Sentì un rumore sordo quando lui spinse via la sedia per inginocchiarsi accanto a lei. Senza aver bisogno di guardare, lei allungò la mano verso di lui per fargli appoggiare la testa sul suo petto. Lui la circondò con le braccia e trasse un respiro profondo, caldo sulla pelle di lei attraverso il cotone leggero della camicia da notte. Gli accarezzò la zazzera bionda con mano tremante, ed improvvisamente lo sentì abbandonarsi sotto il suo tocco. La tensione usciva dal suo corpo come acqua da una brocca, scivolando impalpabile fra le sue dita e lasciando dietro di sé una scia umida che rinfrescò la sua pelle arida. Percepì quella stessa tensione a cui si era aggrappata fino a quel momento mutare in energia e fluire dentro di lei, apparentemente senza controllo. La debole presa che Tara aveva sul proprio corpo si fece più forte, più robusta mentre stringeva Jax a sé, e il suo cuore smise di vacillare, riprendendo il ritmo abituale. Solido ed instancabile. Le lacrime se n’erano andate, anche se ancora le sentiva riaffiorare, in equilibrio precario dietro le palpebre pesanti.
Con le dita tracciò i contorni del volto di lui, abbozzando invisibili linee lungo la fanciullesca morbidezza della sua pelle, interrotta improvvisamente dalla ruvida barba tenuta corta. I raggi tiepidi del sole entravano timidi dalla finestra, per raggiungere il suo viso, creare contrasti ammalianti fra le sue ciglia bionde e gettare ombre lungo le morbide curve delle palpebre chiuse e sulla fronte corrucciata, segnata dal sole e dalle preoccupazioni.
“Non farlo mai più.”
La sua voce era un sussurro che giunse a fatica alle sue orecchie, seguito da un respiro tremante altrettanto flebile.

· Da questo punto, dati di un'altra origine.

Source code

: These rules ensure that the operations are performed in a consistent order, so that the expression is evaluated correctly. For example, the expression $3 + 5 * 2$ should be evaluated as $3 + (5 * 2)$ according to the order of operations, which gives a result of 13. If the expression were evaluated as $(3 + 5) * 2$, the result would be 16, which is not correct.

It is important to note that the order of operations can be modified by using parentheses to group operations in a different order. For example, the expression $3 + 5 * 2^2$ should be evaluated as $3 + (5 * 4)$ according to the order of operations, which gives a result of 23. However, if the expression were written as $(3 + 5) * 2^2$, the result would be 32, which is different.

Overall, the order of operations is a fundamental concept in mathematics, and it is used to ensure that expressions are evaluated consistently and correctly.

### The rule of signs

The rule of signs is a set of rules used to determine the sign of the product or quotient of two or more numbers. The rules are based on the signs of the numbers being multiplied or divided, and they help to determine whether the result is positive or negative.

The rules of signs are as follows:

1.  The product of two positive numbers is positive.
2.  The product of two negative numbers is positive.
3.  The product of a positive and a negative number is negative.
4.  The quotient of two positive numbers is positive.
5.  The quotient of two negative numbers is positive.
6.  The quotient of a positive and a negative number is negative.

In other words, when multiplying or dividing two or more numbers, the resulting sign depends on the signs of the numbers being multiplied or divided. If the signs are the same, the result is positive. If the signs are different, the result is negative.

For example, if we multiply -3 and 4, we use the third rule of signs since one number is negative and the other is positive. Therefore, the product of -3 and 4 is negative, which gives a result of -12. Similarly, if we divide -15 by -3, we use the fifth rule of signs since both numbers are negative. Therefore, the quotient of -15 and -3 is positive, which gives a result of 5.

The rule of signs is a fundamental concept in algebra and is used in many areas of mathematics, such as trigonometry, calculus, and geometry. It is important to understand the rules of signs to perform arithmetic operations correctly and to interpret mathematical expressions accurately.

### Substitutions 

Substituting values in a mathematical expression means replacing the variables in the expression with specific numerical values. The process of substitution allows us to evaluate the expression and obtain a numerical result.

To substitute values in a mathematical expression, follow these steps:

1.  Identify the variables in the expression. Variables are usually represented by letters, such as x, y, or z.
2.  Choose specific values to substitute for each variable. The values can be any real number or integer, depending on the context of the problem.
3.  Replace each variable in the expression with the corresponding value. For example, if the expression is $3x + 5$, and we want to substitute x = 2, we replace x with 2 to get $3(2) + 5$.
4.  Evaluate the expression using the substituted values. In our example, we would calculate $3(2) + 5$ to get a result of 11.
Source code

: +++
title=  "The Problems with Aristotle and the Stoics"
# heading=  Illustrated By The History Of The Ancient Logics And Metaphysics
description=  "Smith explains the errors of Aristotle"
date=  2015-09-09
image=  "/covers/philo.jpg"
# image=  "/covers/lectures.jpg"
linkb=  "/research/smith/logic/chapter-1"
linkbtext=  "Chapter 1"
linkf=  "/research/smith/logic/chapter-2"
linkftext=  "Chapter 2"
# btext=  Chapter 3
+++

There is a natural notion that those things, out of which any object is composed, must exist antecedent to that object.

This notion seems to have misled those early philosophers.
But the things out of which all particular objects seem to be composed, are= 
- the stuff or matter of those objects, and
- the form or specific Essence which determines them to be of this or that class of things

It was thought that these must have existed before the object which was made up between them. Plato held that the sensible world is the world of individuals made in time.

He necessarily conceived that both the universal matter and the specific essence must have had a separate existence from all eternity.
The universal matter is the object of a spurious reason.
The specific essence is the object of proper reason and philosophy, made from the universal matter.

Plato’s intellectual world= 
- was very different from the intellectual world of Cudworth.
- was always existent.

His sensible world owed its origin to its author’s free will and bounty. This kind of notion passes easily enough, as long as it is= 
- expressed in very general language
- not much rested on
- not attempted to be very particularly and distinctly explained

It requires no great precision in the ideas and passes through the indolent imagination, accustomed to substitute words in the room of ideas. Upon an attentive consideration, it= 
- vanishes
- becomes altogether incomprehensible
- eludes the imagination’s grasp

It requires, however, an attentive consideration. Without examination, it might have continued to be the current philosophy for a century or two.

“Non farlo più. Spaventarmi così.”
Tara avvertì la gola di lui muoversi mentre deglutiva.
“Credevo saresti morta. Ero certo che prima o poi sarei entrato da quella porta e ti avrei trovata morta.”
Sollevò la testa, e la guardò in una confusione di lacrime, dolore e sollievo.

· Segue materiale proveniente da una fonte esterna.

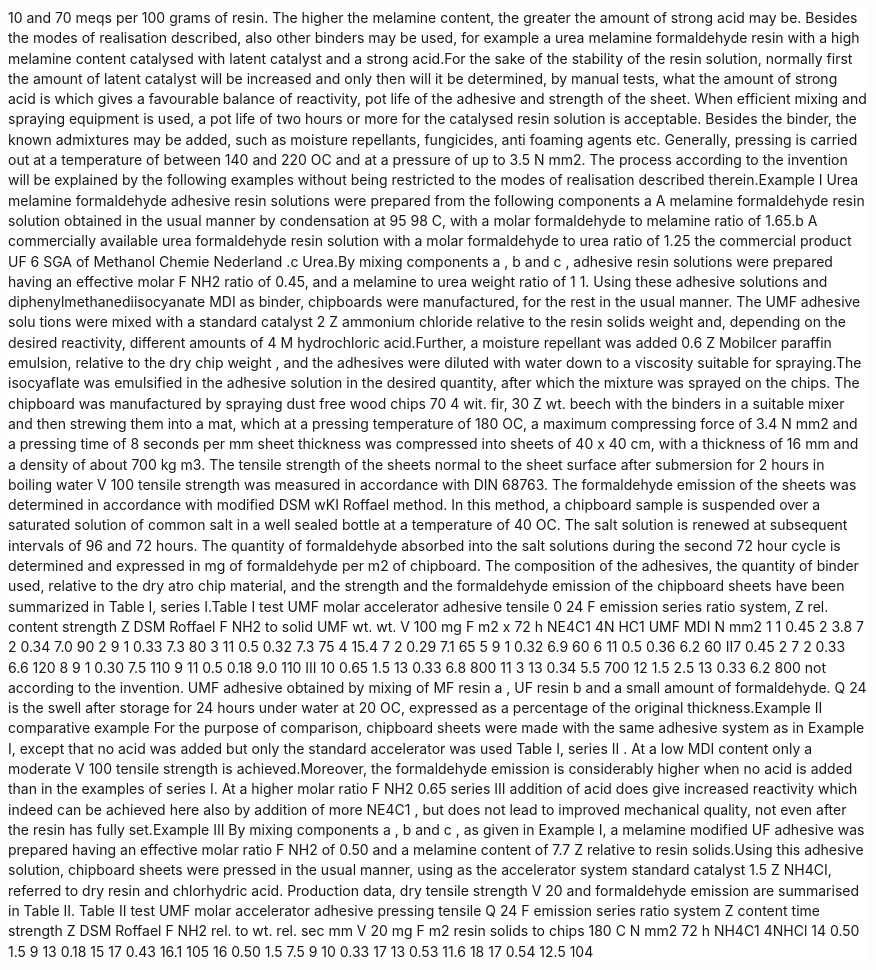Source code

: 10 and 70 meqs per 100 grams of resin. The higher the melamine content, the greater the amount of strong acid may be. Besides the modes of realisation described, also other binders may be used, for example a urea melamine formaldehyde resin with a high melamine content catalysed with latent catalyst and a strong acid.For the sake of the stability of the resin solution, normally first the amount of latent catalyst will be increased and only then will it be determined, by manual tests, what the amount of strong acid is which gives a favourable balance of reactivity, pot life of the adhesive and strength of the sheet. When efficient mixing and spraying equipment is used, a pot life of two hours or more for the catalysed resin solution is acceptable. Besides the binder, the known admixtures may be added, such as moisture repellants, fungicides, anti foaming agents etc. Generally, pressing is carried out at a temperature of between 140 and 220 OC and at a pressure of up to 3.5 N mm2. The process according to the invention will be explained by the following examples without being restricted to the modes of realisation described therein.Example I Urea melamine formaldehyde adhesive resin solutions were prepared from the following components a A melamine formaldehyde resin solution obtained in the usual manner by condensation at 95 98 C, with a molar formaldehyde to melamine ratio of 1.65.b A commercially available urea formaldehyde resin solution with a molar formaldehyde to urea ratio of 1.25 the commercial product UF 6 SGA of Methanol Chemie Nederland .c Urea.By mixing components a , b and c , adhesive resin solutions were prepared having an effective molar F NH2 ratio of 0.45, and a melamine to urea weight ratio of 1 1. Using these adhesive solutions and diphenylmethanediisocyanate MDI as binder, chipboards were manufactured, for the rest in the usual manner. The UMF adhesive solu tions were mixed with a standard catalyst 2 Z ammonium chloride relative to the resin solids weight and, depending on the desired reactivity, different amounts of 4 M hydrochloric acid.Further, a moisture repellant was added 0.6 Z Mobilcer paraffin emulsion, relative to the dry chip weight , and the adhesives were diluted with water down to a viscosity suitable for spraying.The isocyaflate was emulsified in the adhesive solution in the desired quantity, after which the mixture was sprayed on the chips. The chipboard was manufactured by spraying dust free wood chips 70 4 wit. fir, 30 Z wt. beech with the binders in a suitable mixer and then strewing them into a mat, which at a pressing temperature of 180 OC, a maximum compressing force of 3.4 N mm2 and a pressing time of 8 seconds per mm sheet thickness was compressed into sheets of 40 x 40 cm, with a thickness of 16 mm and a density of about 700 kg m3. The tensile strength of the sheets normal to the sheet surface after submersion for 2 hours in boiling water V 100 tensile strength was measured in accordance with DIN 68763. The formaldehyde emission of the sheets was determined in accordance with modified DSM wKI Roffael method. In this method, a chipboard sample is suspended over a saturated solution of common salt in a well sealed bottle at a temperature of 40 OC. The salt solution is renewed at subsequent intervals of 96 and 72 hours. The quantity of formaldehyde absorbed into the salt solutions during the second 72 hour cycle is determined and expressed in mg of formaldehyde per m2 of chipboard. The composition of the adhesives, the quantity of binder used, relative to the dry atro chip material, and the strength and the formaldehyde emission of the chipboard sheets have been summarized in Table I, series I.Table I test UMF molar accelerator adhesive tensile 0 24 F emission series ratio system, Z rel. content strength Z DSM Roffael F NH2 to solid UMF wt. wt. V 100 mg F m2 x 72 h NE4C1 4N HC1 UMF MDI N mm2 1 1 0.45 2 3.8 7 2 0.34 7.0 90 2 9 1 0.33 7.3 80 3 11 0.5 0.32 7.3 75 4 15.4 7 2 0.29 7.1 65 5 9 1 0.32 6.9 60 6 11 0.5 0.36 6.2 60 II7 0.45 2 7 2 0.33 6.6 120 8 9 1 0.30 7.5 110 9 11 0.5 0.18 9.0 110 III 10 0.65 1.5 13 0.33 6.8 800 11 3 13 0.34 5.5 700 12 1.5 2.5 13 0.33 6.2 800 not according to the invention. UMF adhesive obtained by mixing of MF resin a , UF resin b and a small amount of formaldehyde. Q 24 is the swell after storage for 24 hours under water at 20 OC, expressed as a percentage of the original thickness.Example II comparative example For the purpose of comparison, chipboard sheets were made with the same adhesive system as in Example I, except that no acid was added but only the standard accelerator was used Table I, series II . At a low MDI content only a moderate V 100 tensile strength is achieved.Moreover, the formaldehyde emission is considerably higher when no acid is added than in the examples of series I. At a higher molar ratio F NH2 0.65 series III addition of acid does give increased reactivity which indeed can be achieved here also by addition of more NE4C1 , but does not lead to improved mechanical quality, not even after the resin has fully set.Example III By mixing components a , b and c , as given in Example I, a melamine modified UF adhesive was prepared having an effective molar ratio F NH2 of 0.50 and a melamine content of 7.7 Z relative to resin solids.Using this adhesive solution, chipboard sheets were pressed in the usual manner, using as the accelerator system standard catalyst 1.5 Z NH4CI, referred to dry resin and chlorhydric acid. Production data, dry tensile strength V 20 and formaldehyde emission are summarised in Table II. Table II test UMF molar accelerator adhesive pressing tensile Q 24 F emission series ratio system Z content time strength Z DSM Roffael F NH2 rel. to wt. rel. sec mm V 20 mg F m2 resin solids to chips 180 C N mm2 72 h NH4C1 4NHCl 14 0.50 1.5 9 13 0.18 15 17 0.43 16.1 105 16 0.50 1.5 7.5 9 10 0.33 17 13 0.53 11.6 18 17 0.54 12.5 104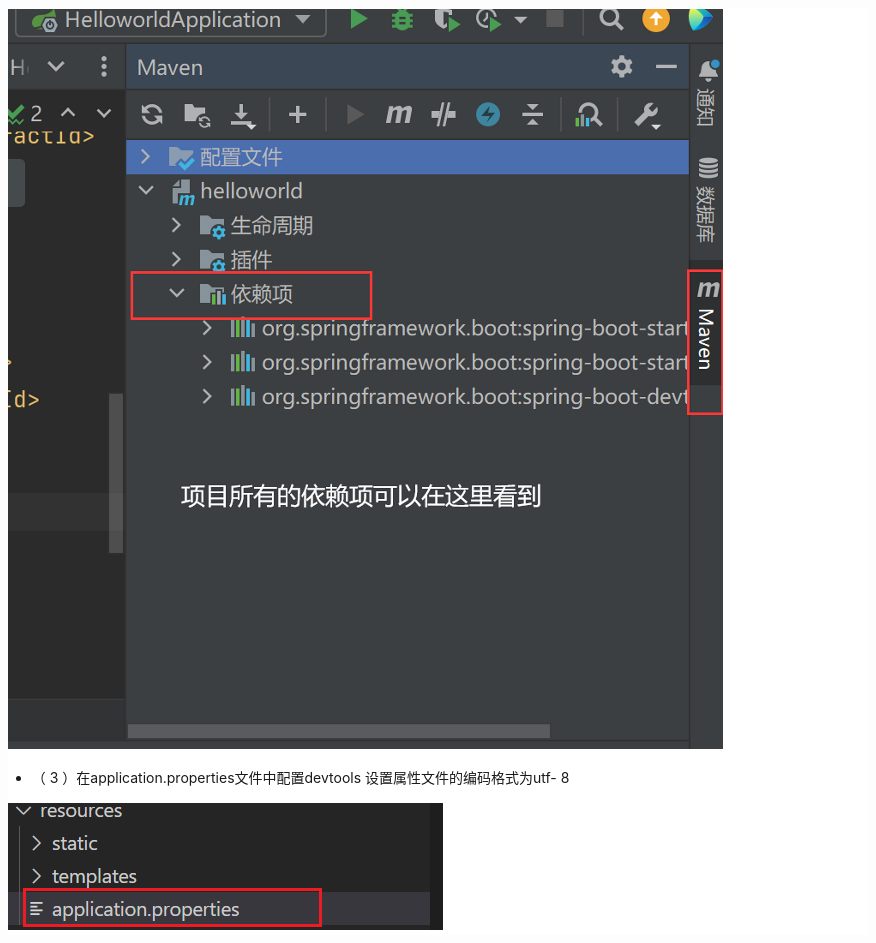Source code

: ![image-20240816150642110](images/image-20240816150642110.png)

- （ 3 ）在application.properties文件中配置devtools 设置属性文件的编码格式为utf- 8

![image-20240816204046989](images/image-20240816204046989.png)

“Oh, Dio, Tara!” Il suo sussurro disperato risvegliò le lacrime di lei. “Mi sarei arrabbiato così tanto, se fossi morta e mi avessi lasciato solo!”
Tara allungò la mano, tremante dalla debolezza, e Jax chinò il capo sul lenzuolo affinché lei potesse accarezzarglielo.
“Non l’ho fatto,” disse toccandogli il labbro. “E non ho la minima intenzione di farlo. Ora vieni qui e dammi un bacio di bentornato.”
Jax alzò il viso. Sembrò pensarci un attimo, e lei rimase a fissarlo in quell’interminabile attesa mentre i pensieri gli guizzavano sul volto come pesci di fiume che risalgono la corrente. Poi finalmente si avvicinò a poggiare un ginocchio sul materasso, e si chinò a baciare la moglie, in un gesto che entrambi avevano creduto dimenticato.